One of the biggest threats comes from blended attacks. These are spam emails that contain links to malicious websites, or even legitimate websites that have been infected with malware. These threats are more difficult to deal with. They require a different form of defense that uses a combination of standard email anti-spam controls along with web security defenses.
Spam may not be the favored choice of hackers these days, but it still represents a serious threat to businesses. Dealing with the emails can waste an extraordinary amount of time and money. Spam can take up huge amounts of bandwidth that affects all employees in a company. Dealing with spam adds significant amounts to operational budgets.
The messages by themselves may not be dangerous, but links to malicious websites can represent a serious problem, especially if staff members have not been warned how to identify malicious links. Infected attachments also place computer systems at risk. Both methods can be used to deliver malware, which has potential to cause a serious amount of damage.

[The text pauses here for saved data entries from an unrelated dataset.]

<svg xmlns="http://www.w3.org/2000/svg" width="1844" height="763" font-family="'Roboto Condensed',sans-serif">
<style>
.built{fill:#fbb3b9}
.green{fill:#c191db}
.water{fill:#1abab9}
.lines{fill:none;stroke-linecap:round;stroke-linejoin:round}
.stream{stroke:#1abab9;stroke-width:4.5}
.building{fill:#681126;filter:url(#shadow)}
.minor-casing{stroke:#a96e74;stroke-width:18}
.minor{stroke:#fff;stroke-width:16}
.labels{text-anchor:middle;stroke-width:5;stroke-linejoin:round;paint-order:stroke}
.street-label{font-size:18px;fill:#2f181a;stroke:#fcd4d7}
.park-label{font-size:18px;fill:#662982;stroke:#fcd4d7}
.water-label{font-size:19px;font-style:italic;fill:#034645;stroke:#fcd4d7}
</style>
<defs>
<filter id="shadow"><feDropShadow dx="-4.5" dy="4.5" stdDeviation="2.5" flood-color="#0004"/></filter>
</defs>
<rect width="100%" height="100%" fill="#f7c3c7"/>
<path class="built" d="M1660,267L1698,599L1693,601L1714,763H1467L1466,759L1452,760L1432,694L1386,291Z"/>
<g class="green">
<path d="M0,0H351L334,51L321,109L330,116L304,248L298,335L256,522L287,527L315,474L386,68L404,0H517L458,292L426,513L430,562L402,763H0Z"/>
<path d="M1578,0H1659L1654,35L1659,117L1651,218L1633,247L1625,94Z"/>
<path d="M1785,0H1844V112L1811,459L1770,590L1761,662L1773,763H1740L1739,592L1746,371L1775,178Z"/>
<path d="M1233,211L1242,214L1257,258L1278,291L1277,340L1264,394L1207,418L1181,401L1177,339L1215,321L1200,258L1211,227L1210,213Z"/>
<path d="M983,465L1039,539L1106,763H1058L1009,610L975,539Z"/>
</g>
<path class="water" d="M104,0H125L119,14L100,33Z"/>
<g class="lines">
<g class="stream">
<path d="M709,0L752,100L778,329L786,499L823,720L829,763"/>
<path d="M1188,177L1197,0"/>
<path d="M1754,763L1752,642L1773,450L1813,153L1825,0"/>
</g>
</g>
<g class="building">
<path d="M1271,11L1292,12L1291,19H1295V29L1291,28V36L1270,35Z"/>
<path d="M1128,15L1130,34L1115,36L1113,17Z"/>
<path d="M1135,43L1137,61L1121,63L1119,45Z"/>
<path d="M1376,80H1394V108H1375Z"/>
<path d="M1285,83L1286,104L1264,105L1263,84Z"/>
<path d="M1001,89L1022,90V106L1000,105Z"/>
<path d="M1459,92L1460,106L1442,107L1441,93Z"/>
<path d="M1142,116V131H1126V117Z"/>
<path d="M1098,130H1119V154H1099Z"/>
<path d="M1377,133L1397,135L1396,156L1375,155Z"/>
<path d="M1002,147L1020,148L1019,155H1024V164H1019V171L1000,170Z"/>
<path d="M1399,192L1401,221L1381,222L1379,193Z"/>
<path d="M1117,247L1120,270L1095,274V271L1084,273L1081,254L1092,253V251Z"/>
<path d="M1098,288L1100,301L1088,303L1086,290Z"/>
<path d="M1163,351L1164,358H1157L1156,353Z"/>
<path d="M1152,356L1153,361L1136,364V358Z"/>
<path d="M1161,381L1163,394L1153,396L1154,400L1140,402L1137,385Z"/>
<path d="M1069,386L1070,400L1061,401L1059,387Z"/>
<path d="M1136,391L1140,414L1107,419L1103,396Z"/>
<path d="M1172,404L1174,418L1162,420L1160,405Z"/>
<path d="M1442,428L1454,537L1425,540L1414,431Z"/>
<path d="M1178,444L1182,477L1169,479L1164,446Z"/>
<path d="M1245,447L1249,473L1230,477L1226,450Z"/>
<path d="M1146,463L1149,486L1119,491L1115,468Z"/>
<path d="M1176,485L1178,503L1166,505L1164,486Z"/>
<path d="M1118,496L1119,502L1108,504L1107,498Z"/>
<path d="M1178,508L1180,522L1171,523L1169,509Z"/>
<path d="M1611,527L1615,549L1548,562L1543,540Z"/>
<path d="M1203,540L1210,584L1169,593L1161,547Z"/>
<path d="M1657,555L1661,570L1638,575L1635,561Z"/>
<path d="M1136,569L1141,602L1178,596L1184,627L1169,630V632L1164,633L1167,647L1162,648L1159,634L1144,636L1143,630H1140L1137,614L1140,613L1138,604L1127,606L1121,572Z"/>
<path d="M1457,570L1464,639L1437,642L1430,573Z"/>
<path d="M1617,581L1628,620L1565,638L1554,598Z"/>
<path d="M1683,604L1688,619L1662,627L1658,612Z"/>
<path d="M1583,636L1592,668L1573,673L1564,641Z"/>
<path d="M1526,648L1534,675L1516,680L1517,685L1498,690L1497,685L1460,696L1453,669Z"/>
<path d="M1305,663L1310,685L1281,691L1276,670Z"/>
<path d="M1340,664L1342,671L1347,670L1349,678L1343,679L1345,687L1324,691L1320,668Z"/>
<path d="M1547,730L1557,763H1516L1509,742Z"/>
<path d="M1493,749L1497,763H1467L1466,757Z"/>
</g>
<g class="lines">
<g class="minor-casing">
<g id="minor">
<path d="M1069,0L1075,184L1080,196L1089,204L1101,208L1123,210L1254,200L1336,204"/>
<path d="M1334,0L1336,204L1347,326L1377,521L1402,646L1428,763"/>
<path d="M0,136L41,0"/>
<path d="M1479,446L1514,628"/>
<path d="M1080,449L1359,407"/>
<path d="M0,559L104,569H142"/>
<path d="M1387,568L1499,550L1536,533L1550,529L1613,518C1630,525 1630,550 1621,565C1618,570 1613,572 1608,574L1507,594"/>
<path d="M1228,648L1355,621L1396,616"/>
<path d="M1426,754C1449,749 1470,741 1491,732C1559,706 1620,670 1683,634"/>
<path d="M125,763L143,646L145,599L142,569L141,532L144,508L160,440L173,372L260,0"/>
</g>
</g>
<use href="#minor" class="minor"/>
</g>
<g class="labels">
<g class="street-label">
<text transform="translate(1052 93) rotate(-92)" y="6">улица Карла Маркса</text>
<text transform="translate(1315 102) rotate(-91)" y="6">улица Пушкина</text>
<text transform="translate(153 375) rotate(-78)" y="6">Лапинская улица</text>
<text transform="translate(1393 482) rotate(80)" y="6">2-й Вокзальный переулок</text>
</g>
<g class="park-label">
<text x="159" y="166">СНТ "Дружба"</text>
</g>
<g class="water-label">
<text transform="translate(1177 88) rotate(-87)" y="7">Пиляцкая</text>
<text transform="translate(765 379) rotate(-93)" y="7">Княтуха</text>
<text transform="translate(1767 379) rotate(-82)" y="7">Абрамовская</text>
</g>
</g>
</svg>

A number of defenses can be used to reduce the risk of malware attacks. Anti-virus software is a must, as is a separate anti-malware shield and scanner. Anti-spam controls are vital, as they can prevent the delivery of phishing emails to employees. Web filtering solutions are also highly beneficial. If a spam email gets through to an endpoint user, the software can prevent a malicious website from being visited.
Unfortunately, there is no single control that can be used to prevent all attacks. The solution is to use multi-layered security defenses and to keep them updated.